## STORED RECORDS
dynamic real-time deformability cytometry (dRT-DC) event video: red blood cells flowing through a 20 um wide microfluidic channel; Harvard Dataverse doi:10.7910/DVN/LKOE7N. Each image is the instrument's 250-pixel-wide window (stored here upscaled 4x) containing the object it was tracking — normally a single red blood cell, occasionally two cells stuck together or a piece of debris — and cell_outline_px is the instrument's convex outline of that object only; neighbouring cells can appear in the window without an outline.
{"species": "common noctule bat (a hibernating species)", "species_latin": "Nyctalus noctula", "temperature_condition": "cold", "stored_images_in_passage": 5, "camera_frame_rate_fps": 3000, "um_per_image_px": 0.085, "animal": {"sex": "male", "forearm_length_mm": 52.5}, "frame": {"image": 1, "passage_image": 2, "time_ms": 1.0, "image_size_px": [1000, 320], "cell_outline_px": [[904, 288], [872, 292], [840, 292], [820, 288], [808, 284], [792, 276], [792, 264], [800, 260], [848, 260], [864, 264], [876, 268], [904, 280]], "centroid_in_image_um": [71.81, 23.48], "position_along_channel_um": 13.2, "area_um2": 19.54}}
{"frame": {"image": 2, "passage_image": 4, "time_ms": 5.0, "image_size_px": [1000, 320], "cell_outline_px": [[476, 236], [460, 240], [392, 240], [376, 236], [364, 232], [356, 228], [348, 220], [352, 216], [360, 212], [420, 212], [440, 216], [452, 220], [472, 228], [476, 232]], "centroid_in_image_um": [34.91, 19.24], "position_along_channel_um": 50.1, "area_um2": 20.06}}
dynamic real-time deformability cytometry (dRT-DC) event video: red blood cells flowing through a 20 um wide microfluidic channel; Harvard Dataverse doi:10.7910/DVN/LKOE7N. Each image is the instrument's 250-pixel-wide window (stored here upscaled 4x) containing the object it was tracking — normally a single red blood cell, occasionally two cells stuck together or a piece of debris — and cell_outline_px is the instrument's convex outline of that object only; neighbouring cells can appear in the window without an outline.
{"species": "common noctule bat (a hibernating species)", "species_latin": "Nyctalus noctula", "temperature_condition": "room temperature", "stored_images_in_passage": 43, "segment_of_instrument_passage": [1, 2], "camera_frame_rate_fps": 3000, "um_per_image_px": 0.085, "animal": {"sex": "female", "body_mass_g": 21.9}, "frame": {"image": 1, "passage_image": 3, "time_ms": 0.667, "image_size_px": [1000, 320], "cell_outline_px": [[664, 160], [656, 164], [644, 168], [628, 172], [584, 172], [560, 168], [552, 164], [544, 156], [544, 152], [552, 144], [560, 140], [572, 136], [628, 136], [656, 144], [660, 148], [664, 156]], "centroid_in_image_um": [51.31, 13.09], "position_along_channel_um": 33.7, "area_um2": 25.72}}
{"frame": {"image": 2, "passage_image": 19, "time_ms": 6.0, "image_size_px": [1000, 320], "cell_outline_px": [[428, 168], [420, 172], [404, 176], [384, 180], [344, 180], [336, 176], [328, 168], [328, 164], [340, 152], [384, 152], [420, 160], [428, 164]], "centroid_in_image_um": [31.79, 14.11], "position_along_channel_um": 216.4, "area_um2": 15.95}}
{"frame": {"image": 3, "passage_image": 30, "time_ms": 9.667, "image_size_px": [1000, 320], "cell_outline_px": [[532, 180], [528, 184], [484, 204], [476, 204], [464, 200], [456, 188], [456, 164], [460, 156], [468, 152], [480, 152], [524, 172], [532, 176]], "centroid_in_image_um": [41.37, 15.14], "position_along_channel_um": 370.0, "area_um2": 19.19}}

## WHAT THIS TASK INVOLVES
All of the lines above must be returned exactly.

## ANSWER TO THIS EXERCISE
dynamic real-time deformability cytometry (dRT-DC) event video: red blood cells flowing through a 20 um wide microfluidic channel; Harvard Dataverse doi:10.7910/DVN/LKOE7N. Each image is the instrument's 250-pixel-wide window (stored here upscaled 4x) containing the object it was tracking — normally a single red blood cell, occasionally two cells stuck together or a piece of debris — and cell_outline_px is the instrument's convex outline of that object only; neighbouring cells can appear in the window without an outline.
{"species": "common noctule bat (a hibernating species)", "species_latin": "Nyctalus noctula", "temperature_condition": "cold", "stored_images_in_passage": 5, "camera_frame_rate_fps": 3000, "um_per_image_px": 0.085, "animal": {"sex": "male", "forearm_length_mm": 52.5}, "frame": {"image": 1, "passage_image": 2, "time_ms": 1.0, "image_size_px": [1000, 320], "cell_outline_px": [[904, 288], [872, 292], [840, 292], [820, 288], [808, 284], [792, 276], [792, 264], [800, 260], [848, 260], [864, 264], [876, 268], [904, 280]], "centroid_in_image_um": [71.81, 23.48], "position_along_channel_um": 13.2, "area_um2": 19.54}}
{"frame": {"image": 2, "passage_image": 4, "time_ms": 5.0, "image_size_px": [1000, 320], "cell_outline_px": [[476, 236], [460, 240], [392, 240], [376, 236], [364, 232], [356, 228], [348, 220], [352, 216], [360, 212], [420, 212], [440, 216], [452, 220], [472, 228], [476, 232]], "centroid_in_image_um": [34.91, 19.24], "position_along_channel_um": 50.1, "area_um2": 20.06}}
dynamic real-time deformability cytometry (dRT-DC) event video: red blood cells flowing through a 20 um wide microfluidic channel; Harvard Dataverse doi:10.7910/DVN/LKOE7N. Each image is the instrument's 250-pixel-wide window (stored here upscaled 4x) containing the object it was tracking — normally a single red blood cell, occasionally two cells stuck together or a piece of debris — and cell_outline_px is the instrument's convex outline of that object only; neighbouring cells can appear in the window without an outline.
{"species": "common noctule bat (a hibernating species)", "species_latin": "Nyctalus noctula", "temperature_condition": "room temperature", "stored_images_in_passage": 43, "segment_of_instrument_passage": [1, 2], "camera_frame_rate_fps": 3000, "um_per_image_px": 0.085, "animal": {"sex": "female", "body_mass_g": 21.9}, "frame": {"image": 1, "passage_image": 3, "time_ms": 0.667, "image_size_px": [1000, 320], "cell_outline_px": [[664, 160], [656, 164], [644, 168], [628, 172], [584, 172], [560, 168], [552, 164], [544, 156], [544, 152], [552, 144], [560, 140], [572, 136], [628, 136], [656, 144], [660, 148], [664, 156]], "centroid_in_image_um": [51.31, 13.09], "position_along_channel_um": 33.7, "area_um2": 25.72}}
{"frame": {"image": 2, "passage_image": 19, "time_ms": 6.0, "image_size_px": [1000, 320], "cell_outline_px": [[428, 168], [420, 172], [404, 176], [384, 180], [344, 180], [336, 176], [328, 168], [328, 164], [340, 152], [384, 152], [420, 160], [428, 164]], "centroid_in_image_um": [31.79, 14.11], "position_along_channel_um": 216.4, "area_um2": 15.95}}
{"frame": {"image": 3, "passage_image": 30, "time_ms": 9.667, "image_size_px": [1000, 320], "cell_outline_px": [[532, 180], [528, 184], [484, 204], [476, 204], [464, 200], [456, 188], [456, 164], [460, 156], [468, 152], [480, 152], [524, 172], [532, 176]], "centroid_in_image_um": [41.37, 15.14], "position_along_channel_um": 370.0, "area_um2": 19.19}}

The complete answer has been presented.